Secularism – February 22-25, 2006
For much of its long history, “secularism” has been defined by what it is not: as the nonecclesiastical, the non-sacred, or the non-religious. The inadequacy of such negative definitions
has become increasingly clear, as Americans of all religious and political affiliations anticipate
the end of “secularism” with dread or with satisfaction, fighting to insure its survival or to speed
its demise. This seminar will ask what the positive content of “secularism” might be: what are the
ideas, beliefs, practices, or values that this term signifies, which so many feel compelled to
defend or decry? How might secularism be understood as one set of beliefs and practices amongst
others, and how might it engage in some kind of dialogue with other beliefs and practices? What
might secularism offer the world, and what are its shortcomings?

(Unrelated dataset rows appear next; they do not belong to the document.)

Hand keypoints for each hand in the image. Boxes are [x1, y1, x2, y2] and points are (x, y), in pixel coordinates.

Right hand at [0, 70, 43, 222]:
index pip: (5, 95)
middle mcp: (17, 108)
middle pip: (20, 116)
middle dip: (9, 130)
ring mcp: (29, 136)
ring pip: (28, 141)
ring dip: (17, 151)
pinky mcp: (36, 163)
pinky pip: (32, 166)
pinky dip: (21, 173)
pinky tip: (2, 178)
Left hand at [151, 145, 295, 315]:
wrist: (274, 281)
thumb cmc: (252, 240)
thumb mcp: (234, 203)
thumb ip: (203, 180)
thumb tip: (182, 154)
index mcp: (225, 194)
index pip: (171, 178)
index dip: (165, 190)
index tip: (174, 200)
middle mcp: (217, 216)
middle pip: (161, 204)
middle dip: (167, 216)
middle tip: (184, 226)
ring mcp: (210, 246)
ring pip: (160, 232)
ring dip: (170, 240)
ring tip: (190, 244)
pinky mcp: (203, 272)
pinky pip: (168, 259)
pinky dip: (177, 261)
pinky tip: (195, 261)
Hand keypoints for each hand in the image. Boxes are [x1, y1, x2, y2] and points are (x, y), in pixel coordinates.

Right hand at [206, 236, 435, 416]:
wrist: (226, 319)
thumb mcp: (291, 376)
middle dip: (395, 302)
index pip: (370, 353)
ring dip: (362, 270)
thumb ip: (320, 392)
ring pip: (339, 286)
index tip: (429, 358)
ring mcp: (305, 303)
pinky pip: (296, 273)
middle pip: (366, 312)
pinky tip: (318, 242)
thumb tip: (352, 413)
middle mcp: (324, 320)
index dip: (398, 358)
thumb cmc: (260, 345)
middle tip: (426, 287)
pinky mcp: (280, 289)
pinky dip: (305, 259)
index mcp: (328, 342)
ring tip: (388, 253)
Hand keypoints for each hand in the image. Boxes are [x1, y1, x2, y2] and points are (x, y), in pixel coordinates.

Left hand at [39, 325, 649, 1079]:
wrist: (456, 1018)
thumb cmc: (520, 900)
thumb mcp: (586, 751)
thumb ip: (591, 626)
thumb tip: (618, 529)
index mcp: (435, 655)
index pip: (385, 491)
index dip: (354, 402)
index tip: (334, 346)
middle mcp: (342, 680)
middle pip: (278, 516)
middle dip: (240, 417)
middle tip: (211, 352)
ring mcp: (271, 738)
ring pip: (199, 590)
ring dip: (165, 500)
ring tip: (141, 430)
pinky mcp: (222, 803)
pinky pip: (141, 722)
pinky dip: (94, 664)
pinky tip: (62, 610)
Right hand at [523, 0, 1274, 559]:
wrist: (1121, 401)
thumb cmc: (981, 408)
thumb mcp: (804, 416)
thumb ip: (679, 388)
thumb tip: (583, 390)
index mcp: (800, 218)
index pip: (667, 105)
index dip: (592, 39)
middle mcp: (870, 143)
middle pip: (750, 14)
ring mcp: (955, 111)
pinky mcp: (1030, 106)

Natural Science and Human Values: Co-evolution or Confrontation? – April 27-29, 2006
This seminar will consider the challenge of teaching science in the United States today,
particularly in the context of recent debates about teaching evolution. Rather than treat these
debates as a simple contest between science and religion, the left and the right, this seminar will
use this interdisciplinary setting to explore what is at stake in this controversy. We will look at
how the “intelligent design” argument seeks to redefine science by removing its commitment to
methodological naturalism, and will examine the different understandings of “naturalism” that
inform contemporary scientific and non-scientific culture. We will also discuss questions of
educational accountability and cultural pluralism: how should educators address the divide
between the scientific community and the large majority of Americans who, as polls show, do not
think that evolution is a proven scientific fact?